The first row of Fig. 6 depicts the spatial distribution of the cosine similarity for maps with different fixed densities: 0.25 m (Fig. 6a), 0.5 m (Fig. 6b), and 1 m (Fig. 6c). The number of samples and the mean similarity value for each map are shown on top. The second row (6d and 6e) presents the spatial distribution of the cosine similarity for two maps obtained after the described merging process, using different G thresholds to achieve maps with different accuracies. The resulting maps achieve comparable precision to the regular grids while reducing the number of samples to \(\sim \)80% of the original, suppressing map samples which do no provide valuable information for the descriptor approximation.

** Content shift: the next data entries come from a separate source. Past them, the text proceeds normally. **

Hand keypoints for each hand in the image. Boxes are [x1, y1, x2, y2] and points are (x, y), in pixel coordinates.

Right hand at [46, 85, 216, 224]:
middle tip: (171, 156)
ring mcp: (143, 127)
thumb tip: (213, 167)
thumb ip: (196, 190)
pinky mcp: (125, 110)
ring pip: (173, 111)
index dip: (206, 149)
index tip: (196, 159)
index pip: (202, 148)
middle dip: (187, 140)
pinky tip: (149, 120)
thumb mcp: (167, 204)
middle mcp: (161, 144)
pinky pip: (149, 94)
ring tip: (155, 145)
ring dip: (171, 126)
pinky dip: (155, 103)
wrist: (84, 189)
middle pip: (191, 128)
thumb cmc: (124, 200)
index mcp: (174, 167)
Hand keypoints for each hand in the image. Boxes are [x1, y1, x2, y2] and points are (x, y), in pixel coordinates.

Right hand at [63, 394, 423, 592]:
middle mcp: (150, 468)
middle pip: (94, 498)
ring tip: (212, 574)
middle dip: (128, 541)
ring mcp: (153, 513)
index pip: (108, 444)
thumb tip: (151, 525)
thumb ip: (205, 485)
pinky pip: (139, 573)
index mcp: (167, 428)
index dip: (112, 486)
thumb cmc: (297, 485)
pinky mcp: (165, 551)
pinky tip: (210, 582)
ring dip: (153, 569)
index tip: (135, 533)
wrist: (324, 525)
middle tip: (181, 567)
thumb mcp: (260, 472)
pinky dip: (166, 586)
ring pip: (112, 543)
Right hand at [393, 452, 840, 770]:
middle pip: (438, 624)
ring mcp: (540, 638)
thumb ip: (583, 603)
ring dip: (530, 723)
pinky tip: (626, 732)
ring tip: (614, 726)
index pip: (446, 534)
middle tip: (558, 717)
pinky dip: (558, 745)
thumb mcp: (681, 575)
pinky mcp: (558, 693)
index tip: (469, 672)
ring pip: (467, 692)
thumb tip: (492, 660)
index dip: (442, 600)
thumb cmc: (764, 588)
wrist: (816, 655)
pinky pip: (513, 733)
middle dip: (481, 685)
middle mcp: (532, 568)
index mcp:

The samples are distributed with higher density at those regions further away from the virtual wall, since their FoV captures more stripes, hence having higher G. Evidently, the presented results stem from a proof of concept, so it is worth noting that the metric G should be employed in combination with other indicators capable of estimating other parameters that affect the appearance of the image in more complex environment, as the depth of the scene or the lighting conditions. In any case, we believe that these results provide insight about the structure of the DM, and will lead to further research on map building for AbL.

Fig. 6.
figure 6

Spatial distribution of the descriptor approximation accuracy for maps with fixed and variable densities. The wall is situated on the x-axis and the camera is pointing towards it.

4 Conclusion

This paper has analyzed how a Descriptor Manifold can be approximated by an appearance map (in the form of pose-descriptor pairs) that is optimal for Appearance-based Localization. Concretely, we have investigated three parameters for such maps: their sampling density, the method employed for interpolating between samples, and the image content. Thus, we have first performed an experimental evaluation for three common estimation methods: NN, bilineal interpolation and GP-based regression, in maps with different density. For that, we have measured the accuracy of a set of estimated descriptors at unmapped camera poses, revealing that the bilineal and the GP-based methods perform similarly but with the GP also providing a distribution over the descriptor space, which is particularly suitable for probabilistic localization filters. Regarding the image content, we first performed a proof of concept to validate the idea that the DM shape (and hence the interpolation accuracy) depends on the image content, with smooth areas when the images do not change significantly and twisted ones otherwise. Based on this, we have proposed an image-based metric grounded on its derivative as an indicator of the image variation. Then, we have applied it in a use case to build an appearance map as a grid with variable density that significantly reduces the number of samples needed to keep the same accuracy level than a regular grid. These results will be used in further research for mapping applications in order to design optimal maps to accurately perform AbL.